Geçmişte yargı 'paralel devlet yapılanması' örgütü tarafından çökertildiğinde karşısına dikildiklerini ve mücadele ettiklerini kaydeden Erdoğan, bu konuda da aynı şekilde hareket etmek mecburiyetinde olduklarını belirterek, şöyle devam etti:

"Cumhurbaşkanı olarak anayasaya göre Türkiye Cumhuriyeti devletinin Türk milletinin birliğini temsil etmekle, anayasanın uygulanmasını, devlet organlarının düzenli ve uyumlu çalışmasını gözetmekle yükümlüyüm. Bu konuda kim yetki sınırlarının dışına çıkarsa karşısında beni bulur. Anayasa Mahkemesi böyle bir yola girerse milletim adına ona karşı itirazlarımızı dile getirmekten çekinmem. Asıl bu tür girişimler, yanlışlar, haksızlıklar karşısında susarsam milletimin adına, itimadına layık olmamış olurum. Mesele bu, kendi ülkesinin ve milletinin çıkarlarına saygı duymayan bir kuruma, kusura bakmayın ben de bu karara saygı duymuyorum dedim."

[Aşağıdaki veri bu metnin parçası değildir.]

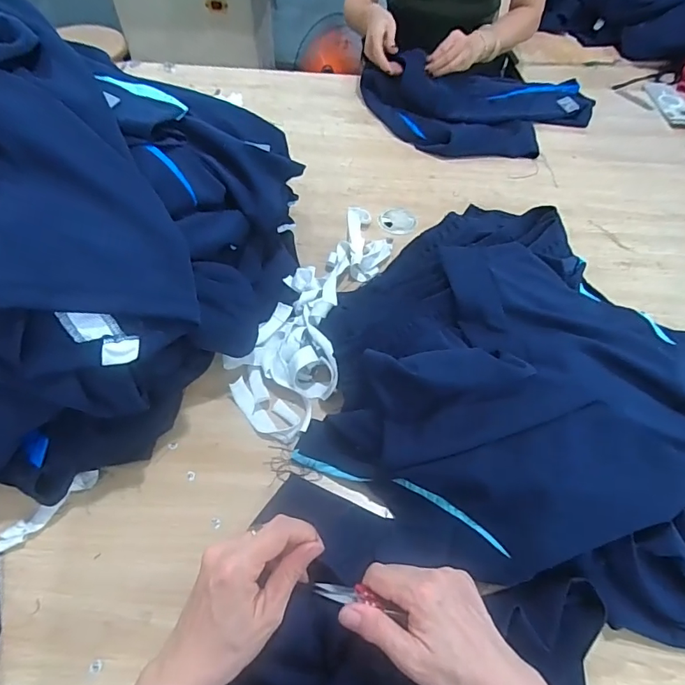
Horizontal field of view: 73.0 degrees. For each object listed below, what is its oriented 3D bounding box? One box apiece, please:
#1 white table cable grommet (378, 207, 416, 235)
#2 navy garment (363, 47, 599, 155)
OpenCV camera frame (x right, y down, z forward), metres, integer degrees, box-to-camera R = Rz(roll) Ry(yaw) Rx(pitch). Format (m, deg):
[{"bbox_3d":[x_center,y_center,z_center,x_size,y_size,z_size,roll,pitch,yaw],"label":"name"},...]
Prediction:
[{"bbox_3d":[0.095,-0.207,0.791,0.056,0.012,0.068,35,61,19],"label":"white table cable grommet"},{"bbox_3d":[0.283,-0.488,0.936,0.470,0.084,0.248,2,55,-2],"label":"navy garment"}]

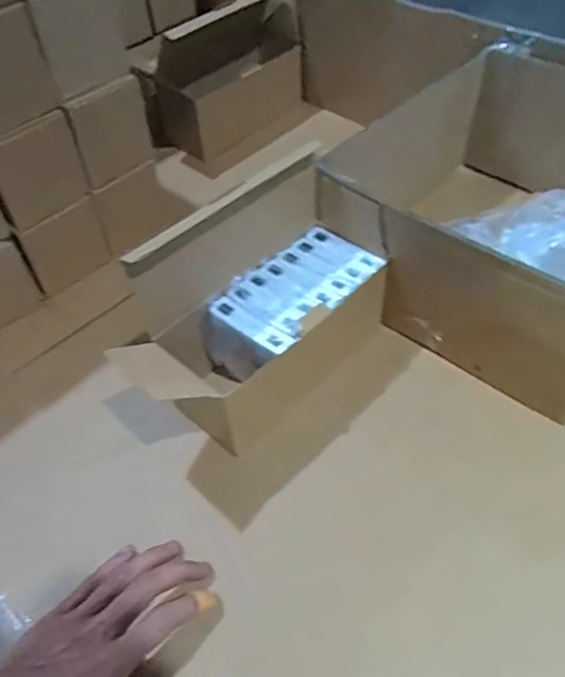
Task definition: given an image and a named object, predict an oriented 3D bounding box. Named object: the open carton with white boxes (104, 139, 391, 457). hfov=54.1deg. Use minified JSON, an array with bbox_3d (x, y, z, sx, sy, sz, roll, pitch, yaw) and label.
[{"bbox_3d":[-0.020,-0.027,0.493,0.104,0.191,0.261,34,57,30],"label":"open carton with white boxes"}]

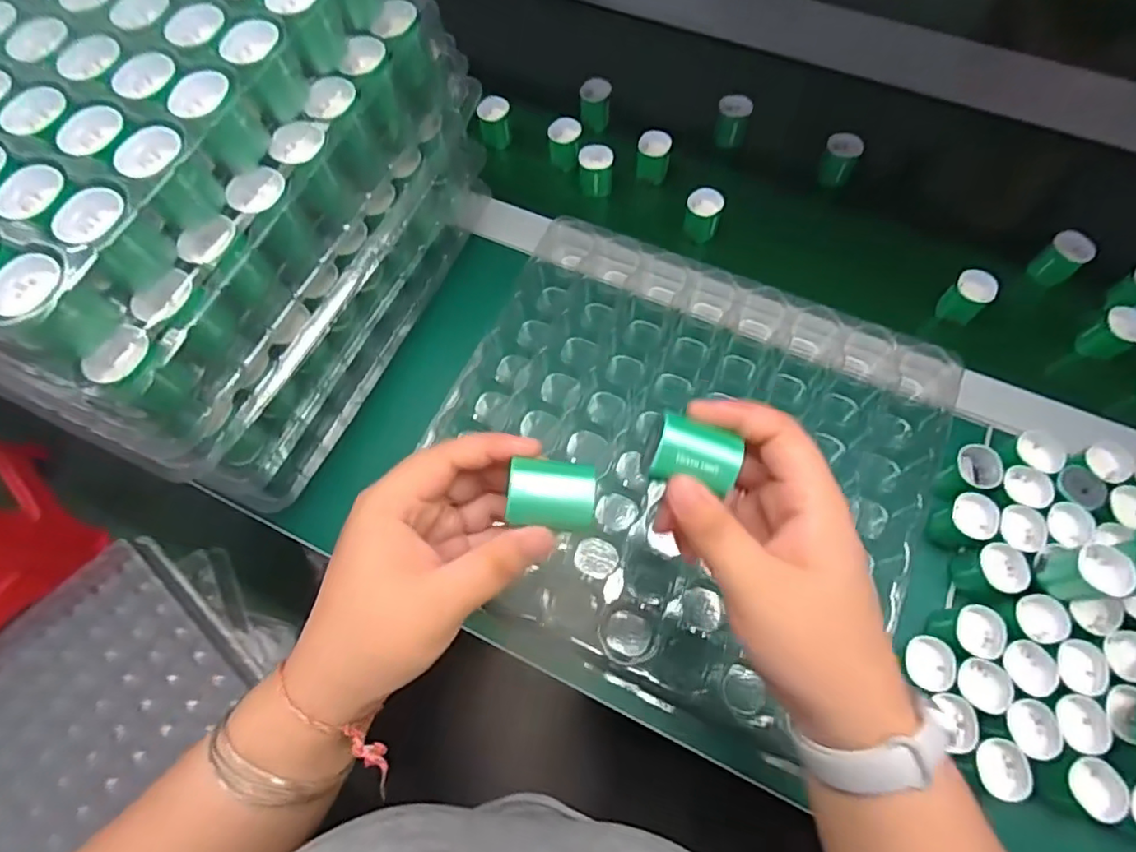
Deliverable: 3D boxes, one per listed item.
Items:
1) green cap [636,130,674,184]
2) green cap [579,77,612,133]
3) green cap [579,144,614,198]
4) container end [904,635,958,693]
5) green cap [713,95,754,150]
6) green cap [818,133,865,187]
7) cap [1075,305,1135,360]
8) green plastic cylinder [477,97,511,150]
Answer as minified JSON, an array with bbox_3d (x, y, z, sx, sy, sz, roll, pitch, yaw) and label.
[{"bbox_3d":[0.079,-0.248,0.545,0.030,0.031,0.029,0,68,1],"label":"green cap"},{"bbox_3d":[0.027,-0.311,0.577,0.028,0.041,0.026,0,68,1],"label":"green cap"},{"bbox_3d":[0.026,-0.234,0.544,0.030,0.032,0.034,6,68,4],"label":"green cap"},{"bbox_3d":[0.219,0.147,0.364,0.024,0.025,0.031,7,68,4],"label":"container end"},{"bbox_3d":[0.155,-0.288,0.562,0.029,0.038,0.032,17,69,8],"label":"green cap"},{"bbox_3d":[0.247,-0.242,0.538,0.030,0.031,0.036,27,71,11],"label":"green cap"},{"bbox_3d":[0.424,-0.071,0.460,0.031,0.034,0.029,0,68,1],"label":"cap"},{"bbox_3d":[-0.070,-0.290,0.569,0.029,0.036,0.027,-7,68,-2],"label":"green plastic cylinder"}]

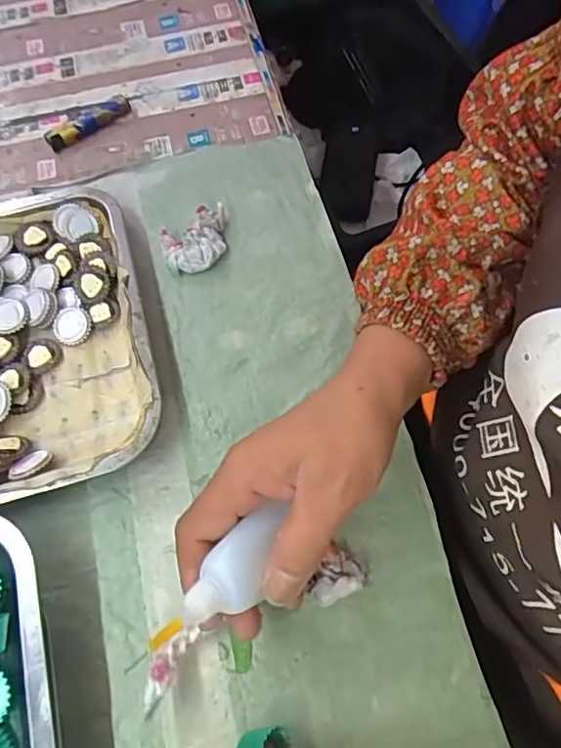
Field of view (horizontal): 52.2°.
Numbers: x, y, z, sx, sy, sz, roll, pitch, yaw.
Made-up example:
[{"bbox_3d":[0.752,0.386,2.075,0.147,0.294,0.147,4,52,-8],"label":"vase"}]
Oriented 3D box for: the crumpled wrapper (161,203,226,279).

"Anayasa Mahkemesi kendi varlığını ve meşruiyetini tartışmaya açacak bu tür yollara temenni ederim ki bir daha tevessül etmez"
diyen Erdoğan, sözlerini şöyle sürdürdü:

"Biz eleştirilen değil, takdir edilen bir Anayasa Mahkemesi istiyoruz. Tek başına bu meselenin dahi Türkiye'nin yeni anayasaya ne denli ihtiyacı olduğunu ortaya koyuyor. Lafzı ne kadar değiştirilirse değiştirilsin, ruhunda sorun olan mevcut anayasada ısrar etmenin hiçbir mantıki ve ahlaki tarafı kalmamıştır. Türkiye'yi darbe ve vesayet rejimleri ürünü anayasaya mahkum edenler, bunun hesabını verecektir. İşte Meclis'teki manzarayı görüyorsunuz. Çıkıyor muhalefetin başındaki adam 'Diktatör bozuntusu' diyor. Bu nasıl bir terbiyedir, yani siz nasıl bir siyasetçisiniz, nasıl böyle bir ifadeyi kullanırsın? Bunlardan bir şey olmaz, bunlar bu ülkede siyaset yapamaz. Tutturmuşlar bir şey 'Biz başkanlık istemiyoruz.' Şimdi dert başka, onlar şunu görüyor, 'Bu millet bizden başkan çıkarmaz' diyorlar. Ondan dolayı da 'Dertsiz başımızı derde sokmayalım hiç olmazsa parlamentoya girelim' diyorlar. Dertleri bu. Bütün bunlarla beraber biri masadan kalkıyor, diğeri de 'O yoksa ben de masada kalmam' diyor. Çocuk oyuncağı mı bu. Burada yeni anayasada milletimizin geleceğine ışık tutacak inşallah bir neticeyi alalım."